Cardiovascular disease is a major health burden worldwide in the 21st century. Human services consumption is overpowering national and corporate spending plans because of asymptomatic infections including cardiovascular ailments. Consequently, there’s an urgent requirement for early location and treatment of such ailments. The information which is gathered by data analysis of hospitals is utilized by applying different blends of calculations and algorithms for the early-stage prediction of Cardiovascular ailments. Machine Learning is one among the slanting innovations utilized in numerous circles far and wide including the medicinal services application for predicting illnesses. The proposed project is predicated on a typical machine learning algorithm k-nearest algorithm.
Introduction
I. INTRODUCTION
Heart disease (HD) is one of the critical health issues and various people are suffering from this disease around the globe. The HD occurs with common symptoms of breath shortness, human body weakness and feet are swollen. Researchers attempt to encounter an efficient technique for the detection of heart disease, because the current diagnosis techniques of heart condition aren’t much effective in early time identification thanks to several reasons, such as accuracy and execution time . The diagnosis and treatment of heart conditions is extremely difficult when modern technology and doctors aren’t available. The effective diagnosis and proper treatment can save the lives of many people. Consistent to the EU Society of Cardiology, 26 million approximately people of HD were diagnosed and 3.6 million annually. Most of the people in the US are suffering from heart disease. Diagnosis of HD is traditionally done by the analysis of the medical records of the patient, physical examination report and analysis of concerned symptoms by a physician. But the results obtained from this diagnosis method aren’t accurate in identifying the tolerant HD. Moreover, it is expensive and computationally difficult to research. Thus, to develop a non-invasive diagnosis system supported classifiers of machine learning (ML) to resolve these issues.

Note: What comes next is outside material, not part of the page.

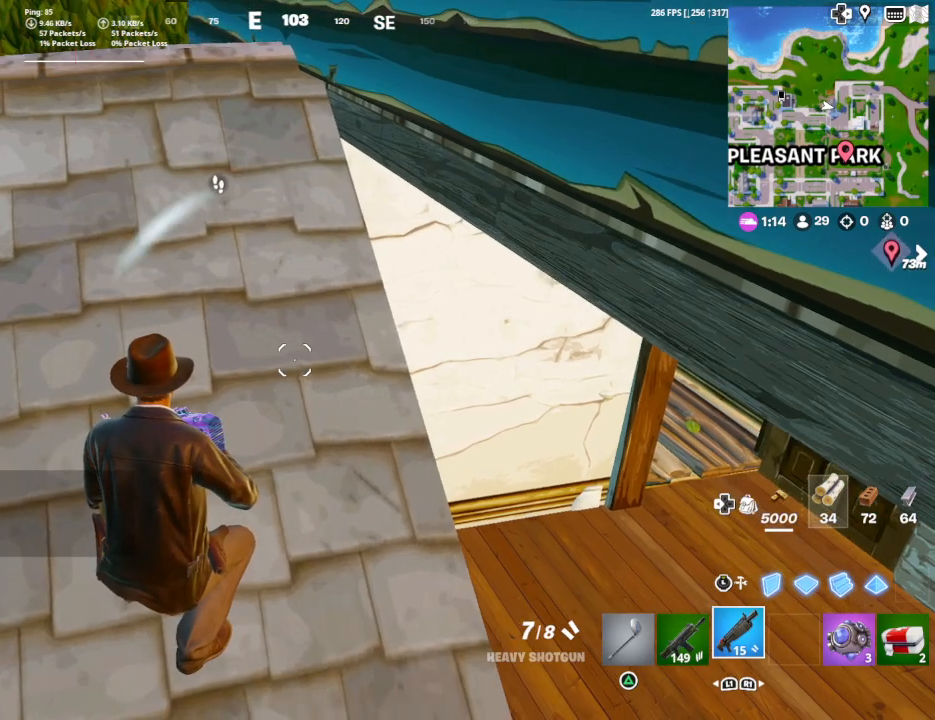
{"buttons": [], "left_stick": "center", "right_stick": "center", "events": [[233, "right_stick", "center"]]}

Machine learning predictive models need proper data for training and testing. The performance of machine learning models are often increased if a balanced dataset is used for training and testing of the model. Furthermore, the predictive capabilities are often improved by using only balanced data.Therefore, data balancing is significantly important for model performance improvement.
II. OBJECTIVE
The main objective of this research is to develop a heart prediction system. The system can discover and extract hidden knowledge associated with diseases from a historical heart data set. Heart disease prediction system aims to exploit data mining techniques on medical data set to assist in the prediction of heart diseases.
III. LITERATURE REVIEW
As opposed to classical ML, which depends exclusively on the loss of accuracy of the model, the author of paper [1] offered a model with a superior approach that gains more accuracy and confidence. We tested our methodology using the Pima Indian Diabetes dataset (PIDD) and breast cancer, and with ensemble learning, we grow confident in the dependability of our models. For a very long time, the diagnosis of any disease has relied heavily on the prediction and early detection of diseases. Algorithms for machine learning (ML) have shown to be quite effective at identifying diseases and making health care decisions. Even though the majority of ML algorithms had outstanding accuracy, domain adaptability and resilience remain major issues.
While certain algorithms do well on some data sets, they struggle on others. Updated ML algorithms are required since the performance of these algorithm scan frequently alter in the future due to data variance. In paper , the author suggests a methodology for predicting HD and T2D in chronic diseases. The outlier identification method for the proposed study was random forest mixed with DBSCAN, while the data balancing method was SMOTE-ENN.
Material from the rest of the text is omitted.